# [WHAT THE EXERCISE ASKS]
Taking the line that contains "links (default: https://edudashpro.app)" as the first, copy exactly every line through the last line of the records, and nothing else.

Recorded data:
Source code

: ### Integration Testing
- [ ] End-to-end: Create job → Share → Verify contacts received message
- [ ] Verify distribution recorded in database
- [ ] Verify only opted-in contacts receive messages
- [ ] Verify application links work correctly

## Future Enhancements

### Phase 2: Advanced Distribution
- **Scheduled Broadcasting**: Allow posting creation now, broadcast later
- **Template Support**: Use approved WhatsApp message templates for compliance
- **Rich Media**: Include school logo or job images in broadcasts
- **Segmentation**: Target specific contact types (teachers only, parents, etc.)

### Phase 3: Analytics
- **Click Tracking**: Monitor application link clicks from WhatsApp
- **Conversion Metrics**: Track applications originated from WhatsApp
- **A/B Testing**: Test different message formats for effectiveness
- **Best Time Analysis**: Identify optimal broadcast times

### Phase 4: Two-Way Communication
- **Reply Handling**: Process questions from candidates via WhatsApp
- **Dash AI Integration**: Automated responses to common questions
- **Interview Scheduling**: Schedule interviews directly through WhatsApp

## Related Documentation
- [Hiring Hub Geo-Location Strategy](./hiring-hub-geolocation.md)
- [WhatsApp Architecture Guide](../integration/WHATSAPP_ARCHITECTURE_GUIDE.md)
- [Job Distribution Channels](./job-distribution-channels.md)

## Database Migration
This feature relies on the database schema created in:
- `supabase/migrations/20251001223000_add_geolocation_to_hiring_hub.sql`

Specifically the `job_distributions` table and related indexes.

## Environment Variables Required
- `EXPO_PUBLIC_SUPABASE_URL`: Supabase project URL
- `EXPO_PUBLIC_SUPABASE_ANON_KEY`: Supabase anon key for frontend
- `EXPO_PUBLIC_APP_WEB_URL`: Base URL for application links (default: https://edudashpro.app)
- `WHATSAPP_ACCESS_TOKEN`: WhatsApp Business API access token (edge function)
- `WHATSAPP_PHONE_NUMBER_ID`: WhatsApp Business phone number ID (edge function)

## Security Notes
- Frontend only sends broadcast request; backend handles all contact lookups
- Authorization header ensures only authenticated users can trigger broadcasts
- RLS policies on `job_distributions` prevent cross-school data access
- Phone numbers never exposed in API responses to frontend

# [OUTPUT BELOW]
- `EXPO_PUBLIC_APP_WEB_URL`: Base URL for application links (default: https://edudashpro.app)
- `WHATSAPP_ACCESS_TOKEN`: WhatsApp Business API access token (edge function)
- `WHATSAPP_PHONE_NUMBER_ID`: WhatsApp Business phone number ID (edge function)

## Security Notes
- Frontend only sends broadcast request; backend handles all contact lookups
- Authorization header ensures only authenticated users can trigger broadcasts
- RLS policies on `job_distributions` prevent cross-school data access
- Phone numbers never exposed in API responses to frontend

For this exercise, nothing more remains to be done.